◆ **WORK INSTRUCTIONS**
Below is a listing to copy exactly; no image goes into the copy.

◆ **DATA SEGMENT**
§
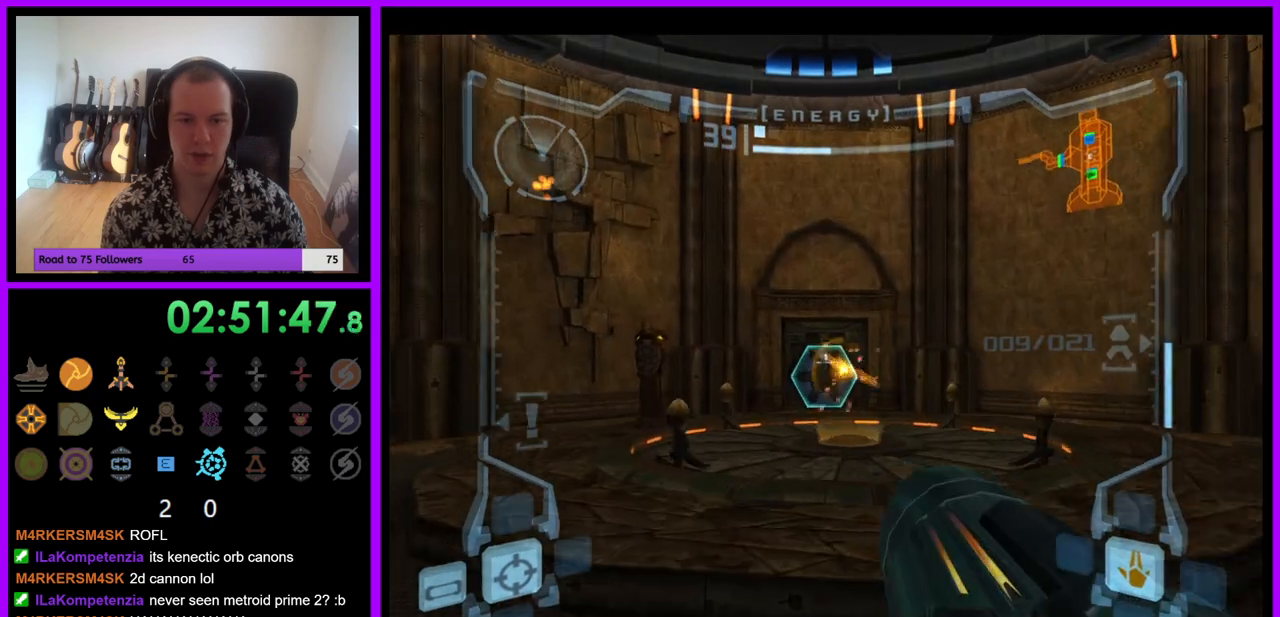
{"buttons": [], "left_stick": "up-right", "right_stick": "center", "events": [[183, "L1", "up"], [283, "left_stick", "up"], [500, "left_stick", "up-right"]]}
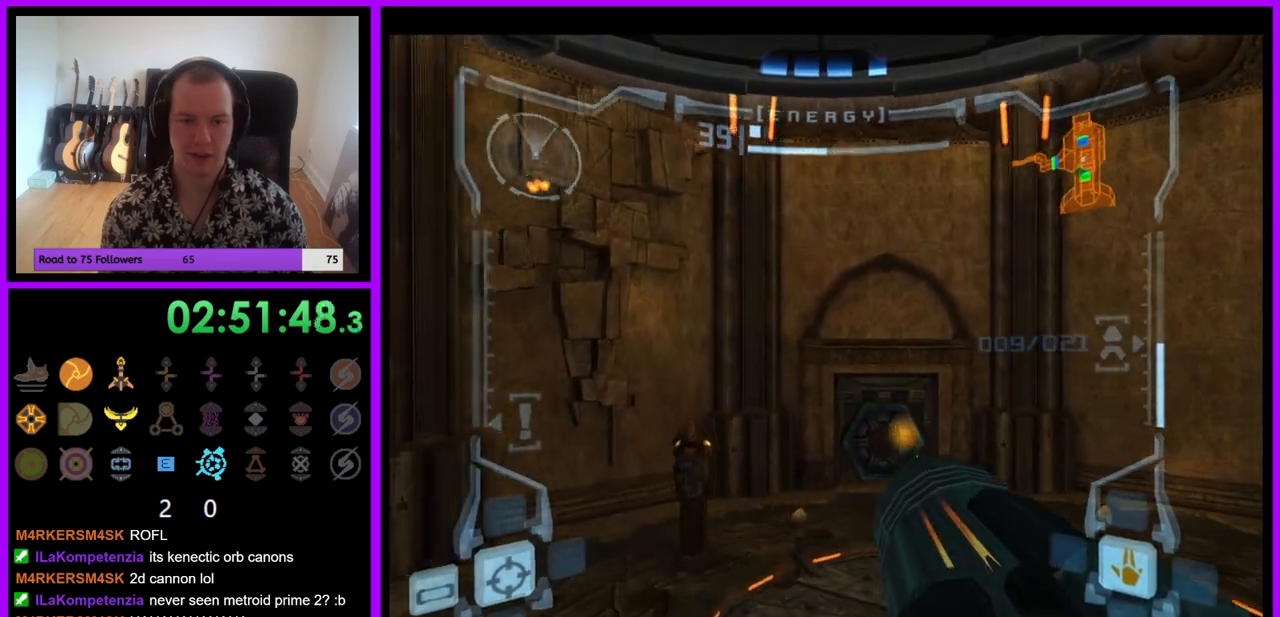
{"buttons": ["B", "L1"], "left_stick": "up-left", "right_stick": "center", "events": [[250, "left_stick", "up-left"], [267, "L1", "down"], [483, "B", "down"]]}
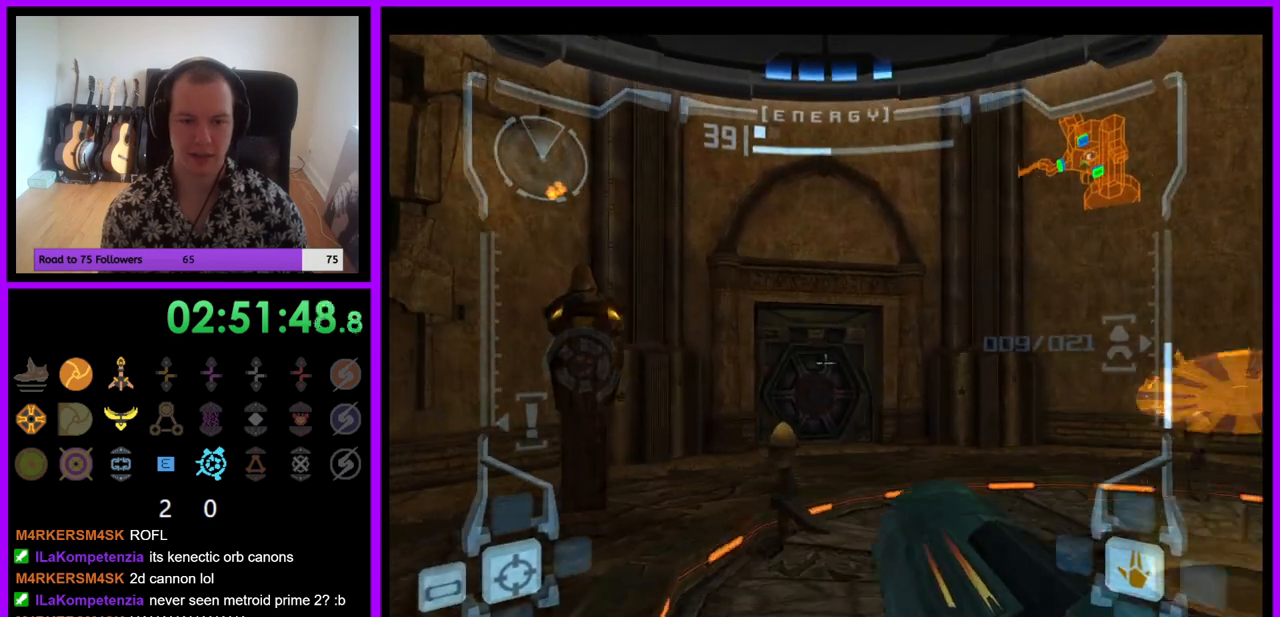
{"buttons": ["R1"], "left_stick": "up", "right_stick": "center", "events": [[83, "B", "up"], [217, "L1", "up"], [217, "left_stick", "up"], [367, "R1", "down"]]}
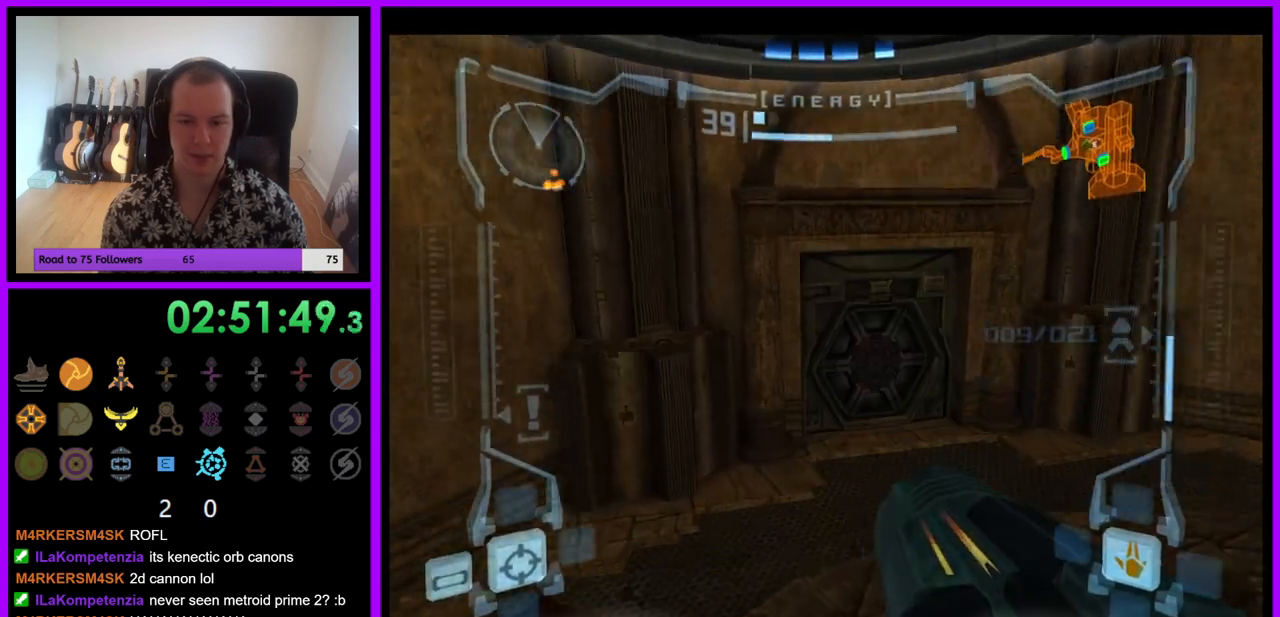
{"buttons": ["L1"], "left_stick": "up", "right_stick": "center", "events": [[83, "L1", "down"], [83, "R1", "up"]]}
§
◆ **SOLUTION FOR THIS PROBLEM**
{"buttons": [], "left_stick": "up-right", "right_stick": "center", "events": [[183, "L1", "up"], [283, "left_stick", "up"], [500, "left_stick", "up-right"]]}
{"buttons": ["B", "L1"], "left_stick": "up-left", "right_stick": "center", "events": [[250, "left_stick", "up-left"], [267, "L1", "down"], [483, "B", "down"]]}
{"buttons": ["R1"], "left_stick": "up", "right_stick": "center", "events": [[83, "B", "up"], [217, "L1", "up"], [217, "left_stick", "up"], [367, "R1", "down"]]}
{"buttons": ["L1"], "left_stick": "up", "right_stick": "center", "events": [[83, "L1", "down"], [83, "R1", "up"]]}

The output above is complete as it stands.